Mike Burns mike+nycbug at mike-burns.com
Fri Jan 6 14:03:44 EST 2017


Hi all, I'd like to start organzing regular code reading events. We had
done this a few times in the past (and I did them regularly in
Stockholm) and they were appreciated.

Briefly: we read the classics. You know how everyone who has seen
Hackers knows that "they're trashing our rights!" means to look for
clues in the trashcan, and everyone who has read Marmion knows that if
someone is weaving a tangled web it means that they are telling many
lies? We're like that, but for programming. Join us as we read all the
snippets of code that we take for granted but never have the time to
read, compare, contrast, re-write, and re-imagine.

(We also exist on Meetup:
https://www.meetup.com/Classical-Code-Reading-Group-of-New-York/. I'll
post an event there after we nail down a date.)

I'm going to leave the timing up to the admins, but for the content
let's read yes.c, in all its implementations, while discussing its
history and how it fits into the greater context of our world.

I'll describe that below, but feel free to suggest other tiny commands.
They have to be tiny! cat.c is too big (!).

The yes command prints 'y', followed by a newline, forever. It can also
take arguments, which it prints forever.

We will look at (at least) the OpenBSD, FreeBSD, NetBSD, GNU, and
Illumos implementations. If you can find more, please share them!

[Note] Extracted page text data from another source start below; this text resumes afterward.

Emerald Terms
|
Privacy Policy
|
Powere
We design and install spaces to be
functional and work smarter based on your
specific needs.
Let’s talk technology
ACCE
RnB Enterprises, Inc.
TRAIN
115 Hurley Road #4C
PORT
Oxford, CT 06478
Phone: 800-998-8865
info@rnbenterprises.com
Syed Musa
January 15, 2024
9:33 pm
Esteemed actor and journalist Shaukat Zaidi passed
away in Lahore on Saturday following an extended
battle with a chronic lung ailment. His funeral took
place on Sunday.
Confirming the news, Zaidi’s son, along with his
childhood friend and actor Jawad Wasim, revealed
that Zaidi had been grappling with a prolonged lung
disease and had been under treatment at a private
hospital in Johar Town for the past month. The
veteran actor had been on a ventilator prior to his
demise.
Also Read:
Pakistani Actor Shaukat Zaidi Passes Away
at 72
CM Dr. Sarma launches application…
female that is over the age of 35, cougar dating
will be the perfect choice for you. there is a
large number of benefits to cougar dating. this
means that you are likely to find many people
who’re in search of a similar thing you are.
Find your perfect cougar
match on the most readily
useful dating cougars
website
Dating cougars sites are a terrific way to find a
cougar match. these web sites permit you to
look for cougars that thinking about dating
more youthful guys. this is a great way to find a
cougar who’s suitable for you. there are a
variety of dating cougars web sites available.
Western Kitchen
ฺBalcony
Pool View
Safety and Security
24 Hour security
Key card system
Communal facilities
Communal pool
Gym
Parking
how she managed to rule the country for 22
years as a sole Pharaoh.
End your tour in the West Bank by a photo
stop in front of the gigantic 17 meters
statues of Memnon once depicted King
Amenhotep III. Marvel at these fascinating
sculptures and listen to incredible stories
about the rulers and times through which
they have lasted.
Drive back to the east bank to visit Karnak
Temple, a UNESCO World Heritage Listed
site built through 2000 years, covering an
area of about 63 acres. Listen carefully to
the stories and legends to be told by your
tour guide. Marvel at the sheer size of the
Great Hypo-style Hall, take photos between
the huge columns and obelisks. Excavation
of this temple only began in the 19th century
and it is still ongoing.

With the many different authors and distinct cultures we will be sure to
have much to discuss and compare. Some things to think about: what are
some uses for the yes command? What errors can occur, and how are they
handled? How did GNU manage to make this program 88 lines long? How did
Illumos get this program indented by five tabs?

Just in case you don't have five copies of yes.c sitting on your hard
drive, you can find them online:

FreeBSD:
https://svnweb.freebsd.org/base/head/usr.bin/yes/yes.c?revision=308432&view=markup

NetBSD:
http://cvsweb.netbsd.org/bsdweb.cgi/src/usr.bin/yes/yes.c?rev=1.8.22.1&content-type=text/x-cvsweb-markup

OpenBSD:
http://cvsweb.openbsd.org/cgi-bin/cvsweb/src/usr.bin/yes/yes.c?rev=1.9&content-type=text/x-cvsweb-markup

GNU:
http://git.savannah.gnu.org/cgit/coreutils.git/tree/src/yes.c

Illumos:
https://github.com/illumos/illumos-gate/blob/master/usr/src/cmd/yes/yes.c

This should all take about three hours. Food, drinks, and location can
be provided by thoughtbot (1384 Broadway, fl. 20).